Neuroevolution: Evolving Intelligence

All the methods discussed so far optimize a fixed network architecture via gradient descent. Neuroevolution takes a radically different approach: use evolutionary algorithms to evolve both the architecture and weights of neural networks.

The most influential neuroevolution algorithm is NEAT (NeuroEvolution of Augmenting Topologies), introduced by Stanley and Miikkulainen in 2002.⁹ NEAT starts with minimal networks — just inputs connected to outputs — and gradually adds neurons and connections through mutation. It tracks the evolutionary history of each gene to enable meaningful crossover between networks with different structures. This "complexification" approach mirrors biological evolution: start simple, add complexity only when it provides a fitness advantage.

The downside: neuroevolution is generally much less sample-efficient than gradient-based methods. Evolution works well when evaluation is cheap (simulation) and the search space is manageable, but it can't compete with backpropagation for training large networks on large datasets. In practice, neuroevolution has found its niche in architecture search — evolving the structure of networks that are then trained with conventional gradient descent — and in RL environments where the reward signal is sparse or deceptive.

-*-*-

## REQUIRED ACTION 1:
According to the neuroevolution passage, who introduced NEAT, and in what year?
## REQUIRED ACTION 2:
Set down the part of the neuroevolution passage from "Neuroevolution: Evolving Intelligence" up to and including "of neural networks.".
## REQUIRED ACTION 3:
Extend the passage on neuroevolution, beginning right after its final sentence.

(Saved entries)
-*-*-

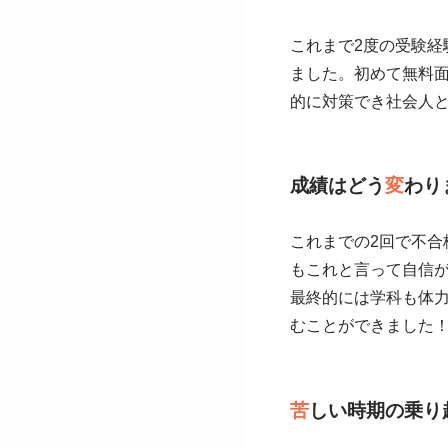
これまで2度の受験経
ました。初めて無料
的に対策でき社会人
成績はどう
変
わり
これまでの2回で不
もこれと言って自信
最終的には学科も体
むことができました
苦
しい時期の乗り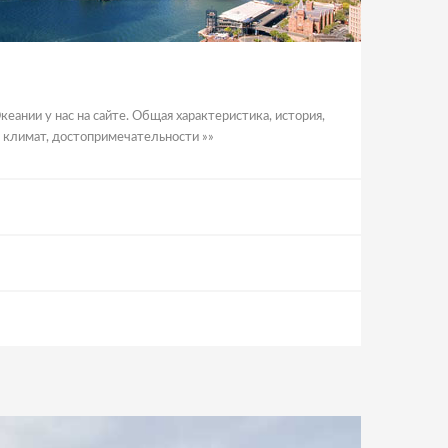
кеании у нас на сайте. Общая характеристика, история,
я, климат, достопримечательности »»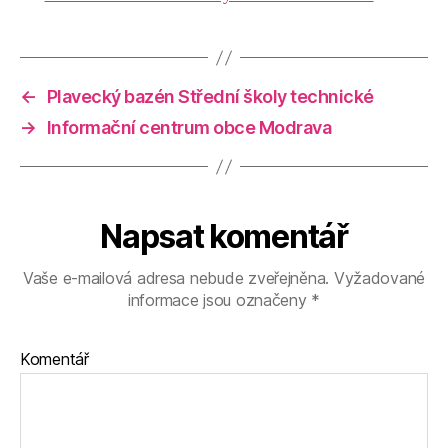
←
Plavecký bazén Střední školy technické
→
Informační centrum obce Modrava
Napsat komentář
Vaše e-mailová adresa nebude zveřejněna.
Vyžadované
informace jsou označeny
*
Komentář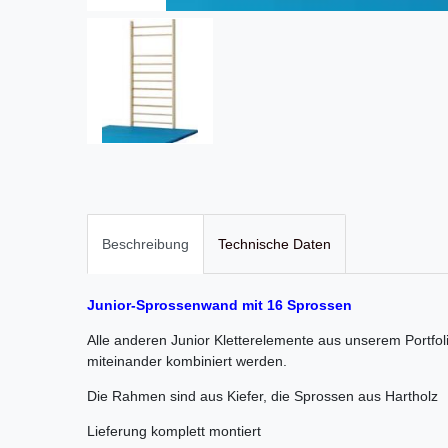
Beschreibung
Technische Daten
Junior-Sprossenwand mit 16 Sprossen
Alle anderen Junior Kletterelemente aus unserem Port
miteinander kombiniert werden.
Die Rahmen sind aus Kiefer, die Sprossen aus Hartholz
Lieferung komplett montiert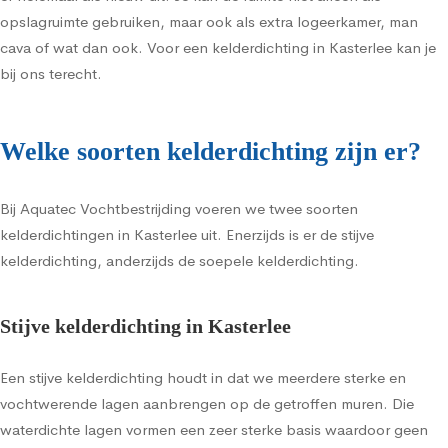
opslagruimte gebruiken, maar ook als extra logeerkamer, man
cava of wat dan ook. Voor een kelderdichting in Kasterlee kan je
bij ons terecht.
Welke soorten kelderdichting zijn er?
Bij Aquatec Vochtbestrijding voeren we twee soorten
kelderdichtingen in Kasterlee uit. Enerzijds is er de stijve
kelderdichting, anderzijds de soepele kelderdichting.
Stijve kelderdichting in Kasterlee
Een stijve kelderdichting houdt in dat we meerdere sterke en
vochtwerende lagen aanbrengen op de getroffen muren. Die
waterdichte lagen vormen een zeer sterke basis waardoor geen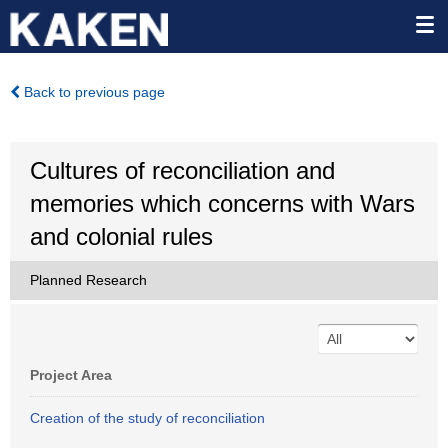
Back to previous page
Cultures of reconciliation and
memories which concerns with Wars
and colonial rules
Planned Research
Project Area
Creation of the study of reconciliation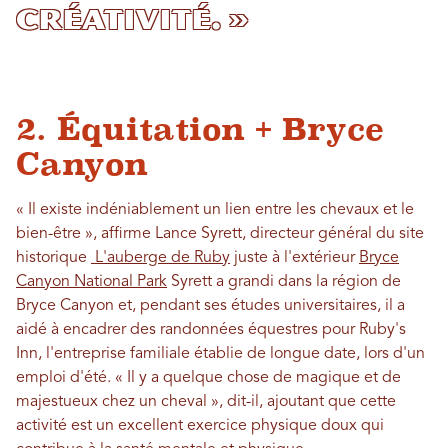
créativité. »
2. Équitation + Bryce
Canyon
« Il existe indéniablement un lien entre les chevaux et le
bien-être », affirme Lance Syrett, directeur général du site
historique
L'auberge de Ruby
juste à l'extérieur
Bryce
Canyon National Park
Syrett a grandi dans la région de
Bryce Canyon et, pendant ses études universitaires, il a
aidé à encadrer des randonnées équestres pour Ruby's
Inn, l'entreprise familiale établie de longue date, lors d'un
emploi d'été. « Il y a quelque chose de magique et de
majestueux chez un cheval », dit-il, ajoutant que cette
activité est un excellent exercice physique doux qui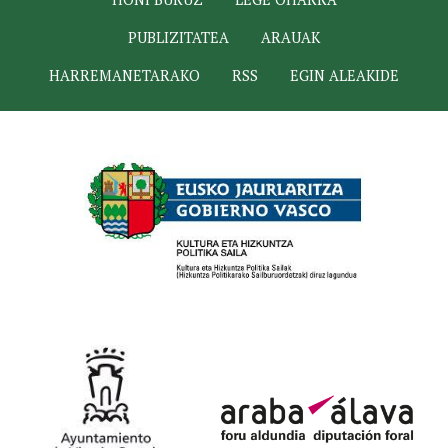
PUBLIZITATEA
ARAUAK
HARREMANETARAKO
RSS
EGIN ALEAKIDE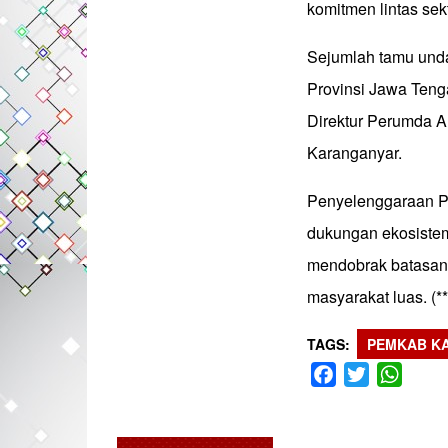
komitmen lintas sek
Sejumlah tamu unda
Provinsi Jawa Teng
Direktur Perumda 
Karanganyar.
Penyelenggaraan Pe
dukungan ekosistem 
mendobrak batasan,
masyarakat luas. (*
TAGS
PEMKAB K
Facebook
Twitter
What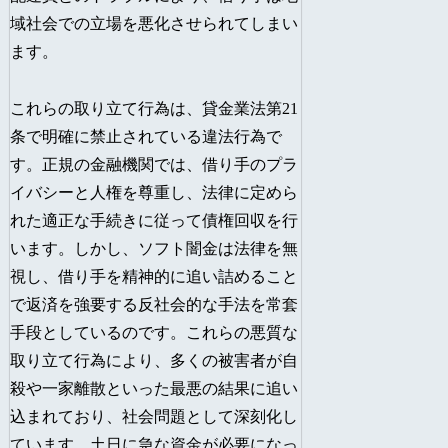
域社会での立場を悪化させられてしまい
ます。
これらの取り立て行為は、貸金業法第21
条で明確に禁止されている違法行為で
す。正規の金融機関では、借り手のプラ
イバシーと人権を尊重し、法律に定めら
れた適正な手続きに従って債権回収を行
います。しかし、ソフト闇金は法律を無
視し、借り手を精神的に追い詰めること
で返済を強要する反社会的な手法を常套
手段としているのです。これらの悪質な
取り立て行為により、多くの被害者が自
殺や一家離散といった最悪の結果に追い
込まれており、社会問題として深刻化し
ています。土日に急な資金が必要になっ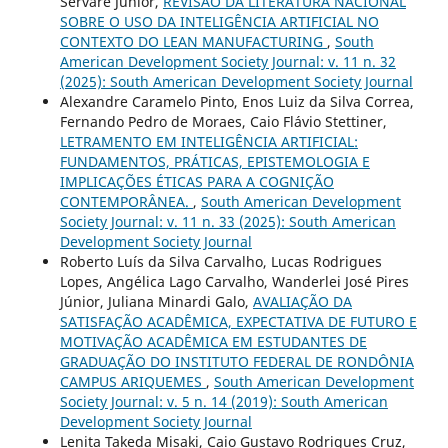
Servare Junior,
REVISÃO DA LITERATURA NACIONAL
SOBRE O USO DA INTELIGÊNCIA ARTIFICIAL NO
CONTEXTO DO LEAN MANUFACTURING
,
South
American Development Society Journal: v. 11 n. 32
(2025): South American Development Society Journal
Alexandre Caramelo Pinto, Enos Luiz da Silva Correa,
Fernando Pedro de Moraes, Caio Flávio Stettiner,
LETRAMENTO EM INTELIGÊNCIA ARTIFICIAL:
FUNDAMENTOS, PRÁTICAS, EPISTEMOLOGIA E
IMPLICAÇÕES ÉTICAS PARA A COGNIÇÃO
CONTEMPORÂNEA.
,
South American Development
Society Journal: v. 11 n. 33 (2025): South American
Development Society Journal
Roberto Luís da Silva Carvalho, Lucas Rodrigues
Lopes, Angélica Lago Carvalho, Wanderlei José Pires
Júnior, Juliana Minardi Galo,
AVALIAÇÃO DA
SATISFAÇÃO ACADÊMICA, EXPECTATIVA DE FUTURO E
MOTIVAÇÃO ACADÊMICA EM ESTUDANTES DE
GRADUAÇÃO DO INSTITUTO FEDERAL DE RONDÔNIA
CAMPUS ARIQUEMES
,
South American Development
Society Journal: v. 5 n. 14 (2019): South American
Development Society Journal
Lenita Takeda Misaki, Caio Gustavo Rodrigues Cruz,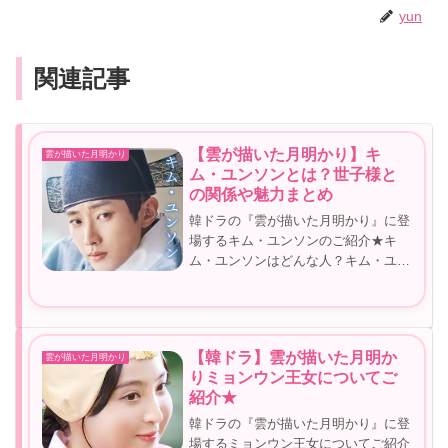
yun
関連記事
【雲が描いた月明かり】キ
雲が描いた月明かり
ム・ユンソンとは？世子様と
の関係や魅力まとめ
韓ドラの『雲が描いた月明かり』に登
場するキム・ユンソンのご紹介★キ
ム・ユンソンはどんな人？キム・ユン
ソンを演じているキャストはだれ？今
回はキム・ユンソンについて少し掘り
下げてみようと思います(^^♪雲が描い
た月明かり キム・ユンソンについ
【韓ドラ】雲が描いた月明か
雲が描いた月明かり
て...
りミョンウン王女についてご
紹介★
韓ドラの『雲が描いた月明かり』に登
場するミョンウン王女についてご紹介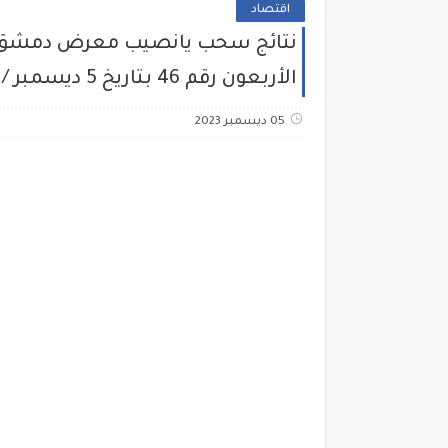
اقتصاد
الأربعون رقم 46 بتاريخ 5 ديسمبر / كانون الأول الجائزة الكبرى 500000 ليرة سورية
05 ديسمبر 2023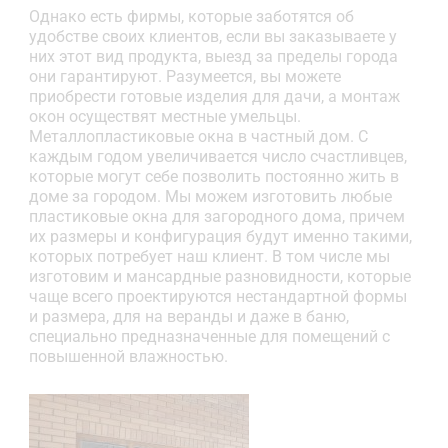
Однако есть фирмы, которые заботятся об
удобстве своих клиентов, если вы заказываете у
них этот вид продукта, выезд за пределы города
они гарантируют. Разумеется, вы можете
приобрести готовые изделия для дачи, а монтаж
окон осуществят местные умельцы.
Металлопластиковые окна в частный дом. С
каждым годом увеличивается число счастливцев,
которые могут себе позволить постоянно жить в
доме за городом. Мы можем изготовить любые
пластиковые окна для загородного дома, причем
их размеры и конфигурация будут именно такими,
которых потребует наш клиент. В том числе мы
изготовим и мансардные разновидности, которые
чаще всего проектируются нестандартной формы
и размера, для на веранды и даже в баню,
специально предназначенные для помещений с
повышенной влажностью.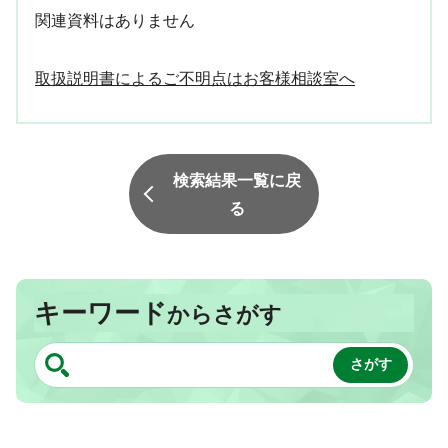
関連資料はありません
取扱説明書によるご不明点はお客様相談室へ
検索結果一覧に戻
る
キーワード
からさがす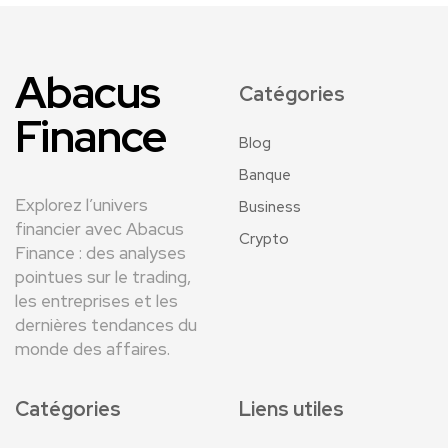
Abacus
Catégories
Finance
Blog
Banque
Explorez l’univers
Business
financier avec Abacus
Crypto
Finance : des analyses
pointues sur le trading,
les entreprises et les
dernières tendances du
monde des affaires.
Catégories
Liens utiles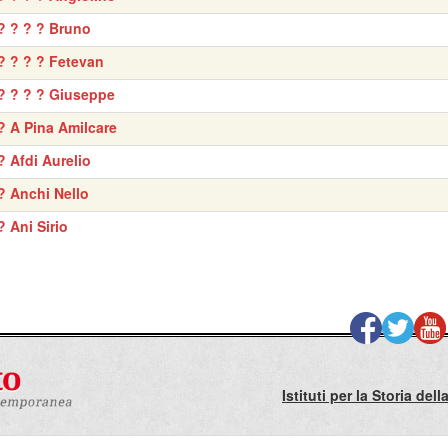
? ? ? ? Bruno
? ? ? ? Fetevan
? ? ? ? Giuseppe
? A Pina Amilcare
? Afdi Aurelio
? Anchi Nello
? Ani Sirio
Istituti per la Storia de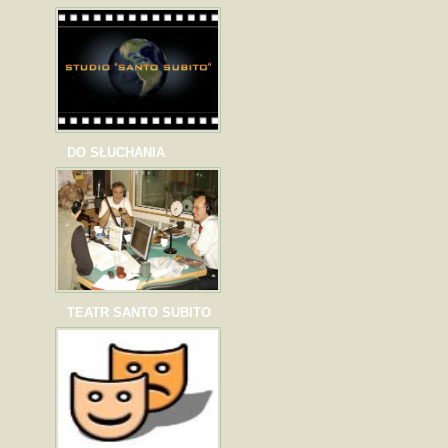
DO SŁUCHANIA
TEATR SANTO SUBITO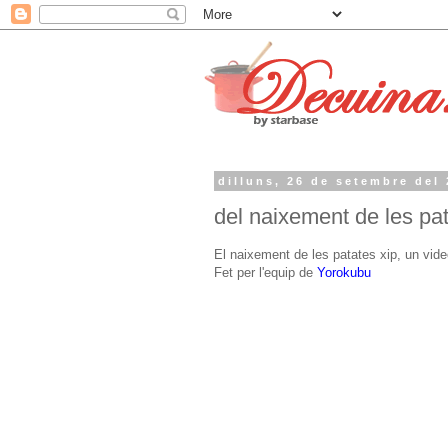
dilluns, 26 de setembre del
del naixement de les pat
El naixement de les patates xip, un vide
Fet per l'equip de
Yorokubu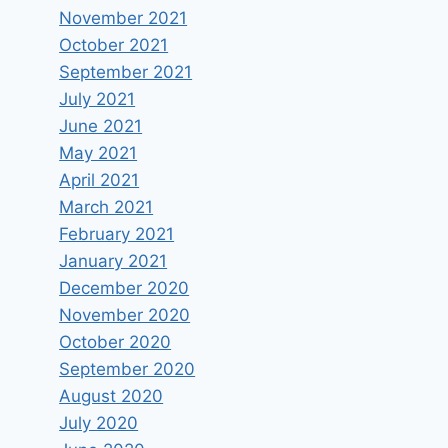
November 2021
October 2021
September 2021
July 2021
June 2021
May 2021
April 2021
March 2021
February 2021
January 2021
December 2020
November 2020
October 2020
September 2020
August 2020
July 2020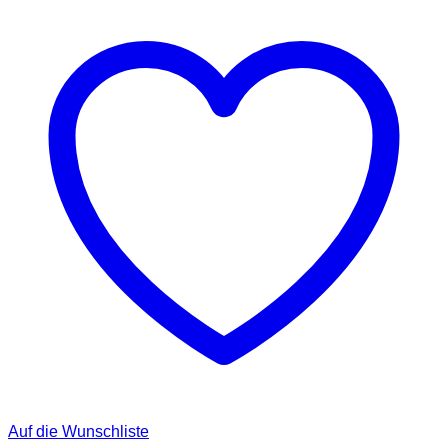
Auf die Wunschliste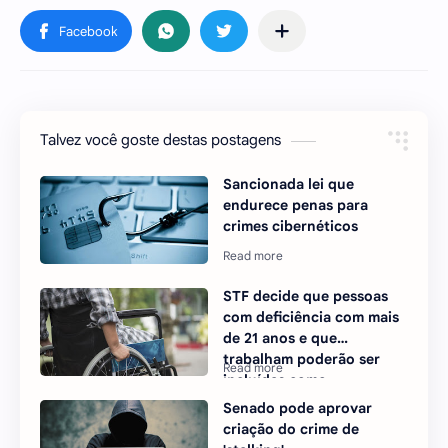
Talvez você goste destas postagens
Sancionada lei que
endurece penas para
crimes cibernéticos
STF decide que pessoas
com deficiência com mais
de 21 anos e que
trabalham poderão ser
incluídas como
dependentes no IR
Senado pode aprovar
criação do crime de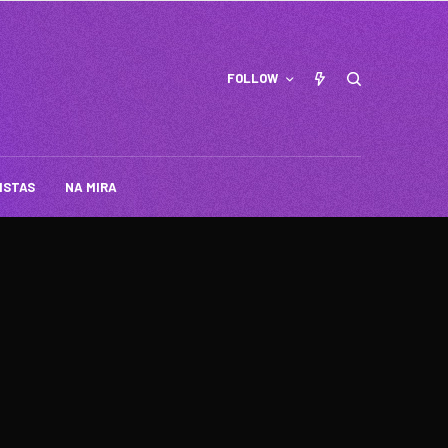
FOLLOW
ISTAS
NA MIRA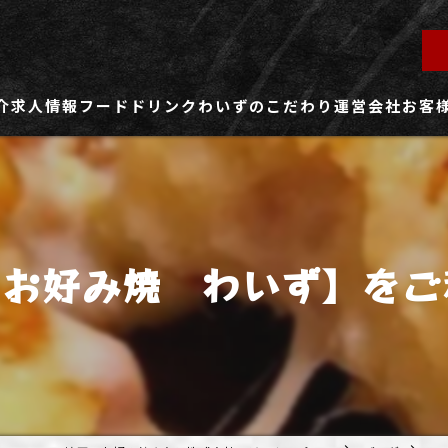
介
求人情報
フード
ドリンク
わいずのこだわり
運営会社
お客
ず所沢店
社員用求人ページ
ずふじみ野店
パート・アルバイト用求人ページ
お好み焼 わいず】をご利
ず熊谷店
ず春日部店
ず三芳店
ず東川口店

-*-*-

## ANSWER SECTION 1:
Stanley and Miikkulainen introduced NEAT in 2002.

## ANSWER SECTION 2:
Neuroevolution: Evolving Intelligence

All the methods discussed so far optimize a fixed network architecture via gradient descent. Neuroevolution takes a radically different approach: use evolutionary algorithms to evolve both the architecture and weights of neural networks.

## ANSWER SECTION 3:
Comparing Paradigms

None of these paradigms is "the answer." The most powerful systems tend to combine them: AlphaGo used supervised learning, RL, and tree search. RLHF combines supervised pre-training with RL fine-tuning. World models use supervised learning to build the environment model and RL to train the controller inside it. The future likely involves deeper integration rather than any single paradigm winning.

The paradigms in this chapter share a property that language modeling lacks: they involve an agent interacting with an environment over time. This temporal dimension — acting, observing consequences, adjusting — is what makes RL and its variants fundamentally different from next-token prediction. But all of them face a problem that the next chapter addresses directly: what happens when the environment changes? What happens when you need to learn new things without forgetting old ones?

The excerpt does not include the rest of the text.